Get me outta here!

sábado, 27 de setembro de 2014

LUIZ FELIPE SILVA - A IMPORTÂNCIA DO CONTO

A IMPORTÂNCIA DO CONTO
Escrito por Luiz Felipe Silva 

 I remain convinced that the really vital work, the evolutionary work that reshapes the [science fiction] genre in its own image, is usually done at short-story length, and not in the novels, in spite of the money and attention spent on them. Without the work being done at shorter lengths, usually by ill-paid and under-appreciated new young writers, the genre would eventually sicken and die.
Gardner Dozois

De todas as formas de narrativas existentes, o conto é provavelmente a mais antiga, lugar que disputa somente com os cantares trovadorescos e os poemas épicos. O seu reduzido tamanho e capacidade de síntese tomaram-no no preferido da tradição oral, no tempo em que a função do prosador, a de encantar, era imediatamente posta à prova perante o seu público, e não recorria a estatísticas comerciais para que o seu valor fosse reconhecido. Tratava geralmente de questões pontuais, de ordem moral ou social, e era contado em redor das fogueiras, para olhos ansiosos, olhos das crianças de todas as idades; o centro da atenção convergia lentamente do fogo para o novo sol em intensificação, e, quando menos se esperava, havia palavras a esvoaçar entre os corpos imóveis, de respiração sustida, palavras unidas por laços, que se enrolavam em torno dos ouvintes, e a eles também uniam. Depois, apareceu a folha de tecido seco, os líquidos pigmentadores, os paus com bico de aparo, os pictogramas ideocontextuais, e as regras de composição; os instrumentos estavam preparados, era só atribuir um nome ao novo jogo: escrita.

DADOS FORNECIDOS
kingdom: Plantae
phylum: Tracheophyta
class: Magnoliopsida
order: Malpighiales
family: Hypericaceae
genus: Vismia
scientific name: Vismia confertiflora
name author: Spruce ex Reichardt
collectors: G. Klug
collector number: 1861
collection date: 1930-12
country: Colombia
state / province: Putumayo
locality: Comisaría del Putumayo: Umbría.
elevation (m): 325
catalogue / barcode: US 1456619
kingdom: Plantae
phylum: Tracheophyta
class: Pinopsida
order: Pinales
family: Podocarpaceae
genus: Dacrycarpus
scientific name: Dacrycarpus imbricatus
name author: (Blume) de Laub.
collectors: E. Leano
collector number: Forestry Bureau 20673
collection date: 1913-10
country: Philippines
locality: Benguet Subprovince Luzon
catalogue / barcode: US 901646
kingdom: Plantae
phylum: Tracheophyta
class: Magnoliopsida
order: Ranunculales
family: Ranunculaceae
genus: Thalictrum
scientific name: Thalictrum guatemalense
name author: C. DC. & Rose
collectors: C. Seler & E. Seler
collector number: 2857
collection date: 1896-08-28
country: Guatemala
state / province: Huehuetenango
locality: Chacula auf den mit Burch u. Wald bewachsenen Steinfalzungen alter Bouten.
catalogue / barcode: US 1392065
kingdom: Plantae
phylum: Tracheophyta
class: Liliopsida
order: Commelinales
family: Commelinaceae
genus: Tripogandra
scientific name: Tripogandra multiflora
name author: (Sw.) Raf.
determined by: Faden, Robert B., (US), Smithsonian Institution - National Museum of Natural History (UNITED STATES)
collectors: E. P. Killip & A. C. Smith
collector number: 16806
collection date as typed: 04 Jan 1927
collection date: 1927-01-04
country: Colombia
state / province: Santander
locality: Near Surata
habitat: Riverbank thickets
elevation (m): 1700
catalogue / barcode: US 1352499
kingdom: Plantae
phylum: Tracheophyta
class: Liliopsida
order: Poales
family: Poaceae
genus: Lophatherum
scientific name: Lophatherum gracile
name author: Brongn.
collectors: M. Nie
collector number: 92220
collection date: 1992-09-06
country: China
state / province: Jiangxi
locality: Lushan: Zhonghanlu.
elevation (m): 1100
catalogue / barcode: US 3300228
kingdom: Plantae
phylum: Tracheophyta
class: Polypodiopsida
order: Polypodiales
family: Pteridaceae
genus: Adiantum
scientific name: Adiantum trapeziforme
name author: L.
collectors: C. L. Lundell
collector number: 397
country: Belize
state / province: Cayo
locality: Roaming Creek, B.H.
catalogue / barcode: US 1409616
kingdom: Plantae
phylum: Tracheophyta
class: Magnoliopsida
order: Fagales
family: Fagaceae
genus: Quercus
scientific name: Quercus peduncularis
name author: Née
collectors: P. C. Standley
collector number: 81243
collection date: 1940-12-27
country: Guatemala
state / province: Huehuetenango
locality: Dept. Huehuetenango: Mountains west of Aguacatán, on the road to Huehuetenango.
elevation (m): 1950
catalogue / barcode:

TAREFAS
• 1. Reproduza, do texto sobre a importância do conto, tudo desde "Get me outta" até "sicken and die.".
• 2. Como fica em inglês esta frase do texto sobre a importância do conto: "De todas as formas de narrativas existentes, o conto é provavelmente a mais antiga, lugar que disputa somente com os cantares trovadorescos e os poemas épicos."?
• 3. No texto sobre a importância do conto, que nome se atribuiu ao novo jogo?

RESULTADOS DO EXERCÍCIO
• 1.
Get me outta here!

sábado, 27 de setembro de 2014

LUIZ FELIPE SILVA - A IMPORTÂNCIA DO CONTO

A IMPORTÂNCIA DO CONTO
Escrito por Luiz Felipe Silva 

 I remain convinced that the really vital work, the evolutionary work that reshapes the [science fiction] genre in its own image, is usually done at short-story length, and not in the novels, in spite of the money and attention spent on them. Without the work being done at shorter lengths, usually by ill-paid and under-appreciated new young writers, the genre would eventually sicken and die.

• 2. Of all existing forms of narrative, the short story is probably the oldest, a place it contends for only with troubadour songs and epic poems.

• 3. Escrita.